Yousif A.: Abschiebung möglich – Frist verpennt
Wie das rechte AfD-Umfeld mit Fake News mobilisiert
CHEMNITZ - Eine Stadt im Krisenmodus. Immerhin zeigte die Bundesregierung gestern Flagge in Chemnitz: Sie entsandte Familienministerin Franziska Giffey (SPD). Sie legte am Tatort Blumen nieder. Inzwischen ist klar: Der mutmaßliche Messerstecher Yousif A. hätte 2016 abgeschoben werden können, bestätigte das Verwaltungsgericht Chemnitz.
Weil Yousif A. bereits ein Asylverfahren in Bulgarien hinter sich habe, hätte man ihn dorthin abschieben können, so das Gericht. Doch dann versäumten die Behörden eine sechsmonatige Überstellungsfrist, obwohl Bulgarien die Rücknahme zugesagt haben soll.
Unterdessen läuft im Internet weiter die Mobilisierung für den Schweigemarsch, zu dem drei AfD-Landesverbände für Sonnabend aufgerufen haben. AfD-Chef Gauland versuchte zu beschwichtigen: „Ausrasten ist nach einer solchen Tat legitim. Was natürlich nicht legitim ist, (...) dass Menschen gejagt werden, und es ist nicht legitim, dass der Hitlergruß gezeigt wird.“Tatsächlich wird seit Tagen aus dem rechten Umfeld der AfD mit Fake News mobilisiert:
Zum Tathergang kursieren vermeintliche Details: So sei der 35-Jährige mal mit 25, mal mit 35 Stichen „abgeschlachtet“worden, als er eine deutsche Frau verteidigen wollte. Wahr ist: Es gibt keinen Obduktionsbericht. Es gab keinen sexuellen Hintergrund, sagt die Polizei.
„Bis das Blut spritzt“, hieß es auf dem Plakat, das ein Glatzkopf bei der Demo hochhielt. Abgebildet darauf waren die Gesichter misshandelter Frauen. Die Recherche der „Tagesschau“-Redaktion ergab: Es waren keineswegs Opfer von Migranten. Die Fotos stammen aus England und Irland. In einem Fall war es eine geschminkte Schauspielerin.

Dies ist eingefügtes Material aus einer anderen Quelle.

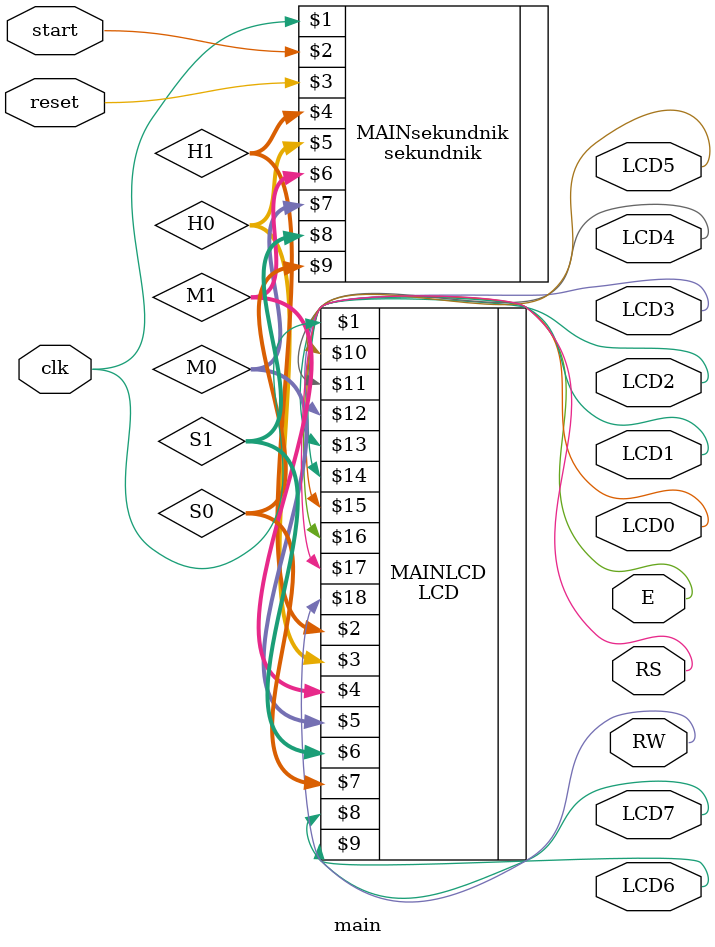
<source format=v>
/* Autorzy: Kamil Wieczorek */
/* Moduł główny łączący moduł sekundnik oraz LCD */
module main (
    input clk,
    input start,
    input reset,
    output E,
    output RS,
    output RW,
    output LCD7,
    output LCD6,
    output LCD5,
    output LCD4,
    output LCD3,
    output LCD2,
    output LCD1,
    output LCD0);

    wire [3:0] H1, H0, M1, M0, S1, S0;

    sekundnik MAINsekundnik(clk,start,reset,H1,H0,M1,M0,S1,S0);

    LCD MAINLCD(clk,H1,H0,M1,M0,S1,S0,LCD7,LCD6,LCD5,LCD4,LCD3,LCD2,LCD1,LCD0,E,RS,RW);

endmodule
</source>
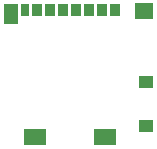
<source format=gbr>
%TF.GenerationSoftware,KiCad,Pcbnew,7.0.5-0*%
%TF.CreationDate,2023-06-19T10:32:09+08:00*%
%TF.ProjectId,slimarm_carambola,736c696d-6172-46d5-9f63-6172616d626f,rev?*%
%TF.SameCoordinates,Original*%
%TF.FileFunction,Paste,Bot*%
%TF.FilePolarity,Positive*%
%FSLAX46Y46*%
G04 Gerber Fmt 4.6, Leading zero omitted, Abs format (unit mm)*
G04 Created by KiCad (PCBNEW 7.0.5-0) date 2023-06-19 10:32:09*
%MOMM*%
%LPD*%
G01*
G04 APERTURE LIST*
%ADD10R,0.850000X1.100000*%
%ADD11R,0.750000X1.100000*%
%ADD12R,1.200000X1.000000*%
%ADD13R,1.550000X1.350000*%
%ADD14R,1.900000X1.350000*%
%ADD15R,1.170000X1.800000*%
G04 APERTURE END LIST*
D10*
%TO.C,J3*%
X26500000Y-13530000D03*
X25400000Y-13530000D03*
X24300000Y-13530000D03*
X23200000Y-13530000D03*
X22100000Y-13530000D03*
X21000000Y-13530000D03*
X19900000Y-13530000D03*
D11*
X18850000Y-13530000D03*
D12*
X29135000Y-19680000D03*
X29135000Y-23380000D03*
D13*
X28960000Y-13655000D03*
D14*
X25635000Y-24355000D03*
X19665000Y-24355000D03*
D15*
X17640000Y-13880000D03*
%TD*%
M02*

</source>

Weitere Fake News: Der Täter habe vorab gedroht, jemanden zu töten. Es gab angeblich in Chemnitz bereits 54 Vergewaltigungen durch Migranten (die Statistik für 2018 erscheint erst 2019). Kanzlerin Merkel entsende die Bundespolizei, um die Demonstrationen „niederzuschlagen“. Baden-Württembergs Innenminister Thomas Strobl (CDU) sieht bei der AfD rechtsextreme Tendenzen. „Diese Partei entwickelt sich in Richtung Rechtsextremismus“, sagte er. „Die Beteiligung der AfD an den Vorgängen in Chemnitz schafft neue Fakten.“Die SPD fordert, die AfD vom Verfassungsschutz beobachten zu lassen.